All three candidates have seen the impact of the state’s opioid crisis through talking with voters, witnessing the rise in property crimes and seeing the limited resources available for those seeking help with addiction.

Cutchen, who worked in drug interdiction while he was in the Navy, said people tend to focus either on treatment or enforcement. “You need equal pressure on both sides,” he said.

The Maine Drug Enforcement Agency is doing a “fabulous job” and it needs to have adequate resources, he said. He also said Gov.
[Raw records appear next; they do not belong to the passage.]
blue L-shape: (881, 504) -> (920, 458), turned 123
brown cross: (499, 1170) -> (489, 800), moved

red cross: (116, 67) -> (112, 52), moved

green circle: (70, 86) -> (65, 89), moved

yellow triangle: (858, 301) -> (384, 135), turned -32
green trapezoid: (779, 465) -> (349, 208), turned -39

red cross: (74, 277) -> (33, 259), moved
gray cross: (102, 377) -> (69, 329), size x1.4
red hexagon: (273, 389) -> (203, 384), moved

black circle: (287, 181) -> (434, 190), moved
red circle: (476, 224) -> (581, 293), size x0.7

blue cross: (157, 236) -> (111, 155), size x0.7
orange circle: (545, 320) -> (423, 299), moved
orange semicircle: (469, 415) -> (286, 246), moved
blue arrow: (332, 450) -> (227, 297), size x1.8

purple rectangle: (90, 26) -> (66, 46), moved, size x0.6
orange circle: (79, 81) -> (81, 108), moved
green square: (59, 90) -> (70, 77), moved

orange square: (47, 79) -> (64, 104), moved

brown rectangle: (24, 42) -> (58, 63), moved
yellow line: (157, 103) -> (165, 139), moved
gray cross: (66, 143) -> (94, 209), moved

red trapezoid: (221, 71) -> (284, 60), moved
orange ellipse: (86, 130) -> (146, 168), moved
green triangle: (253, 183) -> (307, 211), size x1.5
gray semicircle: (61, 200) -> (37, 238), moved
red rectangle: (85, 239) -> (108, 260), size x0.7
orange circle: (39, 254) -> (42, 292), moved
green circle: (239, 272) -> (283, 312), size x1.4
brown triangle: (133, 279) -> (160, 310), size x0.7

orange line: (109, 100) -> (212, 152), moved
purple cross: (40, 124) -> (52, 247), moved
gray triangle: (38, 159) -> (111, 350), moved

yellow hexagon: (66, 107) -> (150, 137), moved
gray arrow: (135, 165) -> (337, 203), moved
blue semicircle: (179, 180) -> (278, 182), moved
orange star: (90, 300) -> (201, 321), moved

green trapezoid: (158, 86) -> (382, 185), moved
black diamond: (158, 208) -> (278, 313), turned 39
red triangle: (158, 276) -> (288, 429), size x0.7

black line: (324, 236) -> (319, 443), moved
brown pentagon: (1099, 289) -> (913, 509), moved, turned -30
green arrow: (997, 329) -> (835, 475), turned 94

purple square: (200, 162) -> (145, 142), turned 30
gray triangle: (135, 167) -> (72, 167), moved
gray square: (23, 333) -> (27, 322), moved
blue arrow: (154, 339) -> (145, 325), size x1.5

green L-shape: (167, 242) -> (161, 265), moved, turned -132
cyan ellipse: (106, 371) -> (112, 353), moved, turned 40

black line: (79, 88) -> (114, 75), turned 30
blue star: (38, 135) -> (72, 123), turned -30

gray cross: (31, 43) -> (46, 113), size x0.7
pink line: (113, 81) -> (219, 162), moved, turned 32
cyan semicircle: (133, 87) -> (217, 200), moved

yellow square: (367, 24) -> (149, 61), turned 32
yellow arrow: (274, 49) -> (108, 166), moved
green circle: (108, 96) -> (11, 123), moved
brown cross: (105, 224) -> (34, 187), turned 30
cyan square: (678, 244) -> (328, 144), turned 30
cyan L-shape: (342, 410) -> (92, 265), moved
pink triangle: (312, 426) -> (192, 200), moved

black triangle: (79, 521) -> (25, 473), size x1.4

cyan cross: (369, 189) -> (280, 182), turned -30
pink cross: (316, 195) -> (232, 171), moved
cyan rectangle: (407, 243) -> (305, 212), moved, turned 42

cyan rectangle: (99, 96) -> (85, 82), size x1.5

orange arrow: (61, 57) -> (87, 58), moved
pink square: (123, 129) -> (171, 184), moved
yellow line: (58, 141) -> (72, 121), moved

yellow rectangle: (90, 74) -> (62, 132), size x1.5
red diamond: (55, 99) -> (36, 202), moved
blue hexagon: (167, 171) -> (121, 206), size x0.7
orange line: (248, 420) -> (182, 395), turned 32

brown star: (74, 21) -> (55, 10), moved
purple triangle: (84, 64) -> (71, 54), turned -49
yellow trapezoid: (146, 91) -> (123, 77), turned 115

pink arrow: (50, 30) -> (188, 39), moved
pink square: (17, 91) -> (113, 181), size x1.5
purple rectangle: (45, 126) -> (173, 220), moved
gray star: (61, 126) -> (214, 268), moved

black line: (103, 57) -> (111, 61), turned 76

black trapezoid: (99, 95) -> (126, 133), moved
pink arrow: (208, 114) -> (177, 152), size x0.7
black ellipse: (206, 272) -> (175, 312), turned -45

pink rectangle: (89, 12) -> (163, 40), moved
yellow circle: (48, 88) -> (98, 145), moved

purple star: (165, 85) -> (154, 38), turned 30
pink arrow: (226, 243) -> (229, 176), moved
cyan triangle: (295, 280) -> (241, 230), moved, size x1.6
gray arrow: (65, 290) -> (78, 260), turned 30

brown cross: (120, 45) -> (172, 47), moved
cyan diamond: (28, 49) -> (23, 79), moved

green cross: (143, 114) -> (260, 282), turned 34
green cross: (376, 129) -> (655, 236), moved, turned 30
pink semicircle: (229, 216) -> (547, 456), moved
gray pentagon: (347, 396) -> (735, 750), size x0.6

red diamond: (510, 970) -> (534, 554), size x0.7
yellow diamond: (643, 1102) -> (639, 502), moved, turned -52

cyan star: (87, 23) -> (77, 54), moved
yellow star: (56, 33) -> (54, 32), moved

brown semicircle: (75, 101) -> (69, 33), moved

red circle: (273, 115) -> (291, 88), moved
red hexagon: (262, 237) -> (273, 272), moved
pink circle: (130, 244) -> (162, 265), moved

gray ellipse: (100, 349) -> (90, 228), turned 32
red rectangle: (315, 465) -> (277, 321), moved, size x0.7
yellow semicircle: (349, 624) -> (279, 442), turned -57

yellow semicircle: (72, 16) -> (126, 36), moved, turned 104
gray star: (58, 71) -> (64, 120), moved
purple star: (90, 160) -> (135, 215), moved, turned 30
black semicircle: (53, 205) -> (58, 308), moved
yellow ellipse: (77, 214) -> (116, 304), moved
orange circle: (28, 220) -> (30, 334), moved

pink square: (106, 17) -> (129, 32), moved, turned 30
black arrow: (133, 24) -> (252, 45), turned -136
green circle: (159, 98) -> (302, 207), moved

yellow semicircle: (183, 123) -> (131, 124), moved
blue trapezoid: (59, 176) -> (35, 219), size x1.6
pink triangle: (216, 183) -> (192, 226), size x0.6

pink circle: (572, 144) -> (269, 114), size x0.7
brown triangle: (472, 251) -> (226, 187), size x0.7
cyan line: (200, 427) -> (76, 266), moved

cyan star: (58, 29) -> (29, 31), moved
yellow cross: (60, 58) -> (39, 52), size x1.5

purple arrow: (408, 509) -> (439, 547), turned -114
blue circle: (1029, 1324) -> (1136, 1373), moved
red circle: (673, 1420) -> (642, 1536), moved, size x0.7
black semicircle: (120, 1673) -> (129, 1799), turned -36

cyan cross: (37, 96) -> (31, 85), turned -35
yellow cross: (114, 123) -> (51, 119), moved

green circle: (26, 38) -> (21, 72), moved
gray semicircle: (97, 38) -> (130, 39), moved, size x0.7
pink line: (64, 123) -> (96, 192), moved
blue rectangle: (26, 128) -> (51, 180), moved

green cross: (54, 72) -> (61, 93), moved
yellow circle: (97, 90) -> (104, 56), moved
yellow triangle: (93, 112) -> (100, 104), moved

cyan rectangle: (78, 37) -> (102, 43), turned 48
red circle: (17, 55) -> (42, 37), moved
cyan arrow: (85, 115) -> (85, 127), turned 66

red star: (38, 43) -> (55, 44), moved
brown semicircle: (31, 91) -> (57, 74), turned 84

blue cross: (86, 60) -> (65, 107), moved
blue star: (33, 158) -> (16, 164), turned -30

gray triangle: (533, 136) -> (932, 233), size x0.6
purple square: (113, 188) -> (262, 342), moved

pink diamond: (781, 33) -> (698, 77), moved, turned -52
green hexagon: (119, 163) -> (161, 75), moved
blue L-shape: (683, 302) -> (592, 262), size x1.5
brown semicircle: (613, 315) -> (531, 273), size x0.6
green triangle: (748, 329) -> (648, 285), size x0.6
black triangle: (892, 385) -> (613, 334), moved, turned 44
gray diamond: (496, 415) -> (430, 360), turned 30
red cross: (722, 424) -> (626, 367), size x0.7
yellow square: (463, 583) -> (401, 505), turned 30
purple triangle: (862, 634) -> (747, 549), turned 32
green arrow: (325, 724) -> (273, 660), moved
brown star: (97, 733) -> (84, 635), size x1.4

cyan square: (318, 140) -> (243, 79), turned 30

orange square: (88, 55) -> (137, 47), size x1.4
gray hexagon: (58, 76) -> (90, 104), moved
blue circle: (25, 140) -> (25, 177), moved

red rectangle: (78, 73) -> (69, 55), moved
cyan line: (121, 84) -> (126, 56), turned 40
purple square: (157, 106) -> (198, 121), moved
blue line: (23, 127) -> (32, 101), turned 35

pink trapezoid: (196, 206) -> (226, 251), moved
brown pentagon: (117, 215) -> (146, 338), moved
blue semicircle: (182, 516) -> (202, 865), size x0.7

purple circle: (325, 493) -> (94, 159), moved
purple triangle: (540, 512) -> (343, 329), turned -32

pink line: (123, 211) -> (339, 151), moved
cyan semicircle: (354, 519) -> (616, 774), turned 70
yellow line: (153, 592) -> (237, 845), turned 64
Paul LePage has done a good job in putting limits on prescribing painkillers, and that treatment needs to be available for people who want the help.

Pietroski has a four-point plan to deal with the state’s drug crisis. “I can’t stand not helping someone,” he said.

Education, medical intervention, rehab services and providing adequate resources for law enforcement to cut off the supply of illegal drugs are the pieces of his plan.

“I also support the use of Narcan,” he said of the widely used antidote for opiate overdoses.

Bellows said dealing with the drug crisis will require expanded treatment options.

“There really aren’t enough treatment options out there,” she said. “I have met grandparents who are trying desperately to get their children or grandchildren into treatment, and it’s just not available.”

Law enforcement also needs the resources to deal with the effects of the drug trade, including pervasive property crimes.

“It’s a complex issue that’s going to need a coalition of treatment providers, law enforcement and elected officials of both parties,” she said.

In Manchester alone – where she lives – there have been two drug-related murders, an overdose in a local gas station and a robbery in a local bank. “There’s something wrong when all that is happening,” she said.

Cutchen favors investment in needed infrastructure and wants to ensure that the state’s veterans have strong support.

Pietroski is running to restore the cost of living increases within the Maine Public Employees Retirement System, to work on issues such as stemming the spread of Lyme disease and to be sure programs are available for special-needs students and adults.

Bellows wants to work for seniors, children and veterans, find ways to help students deal with the growing burden of student loans, and support the local food economy.

They each say they can work with LePage, who has not always had good relationships with the Legislature as a whole or individual lawmakers of any party.

And they say civility is needed in doing the public’s business.

“Voters … want to see people work together,” Bellows said.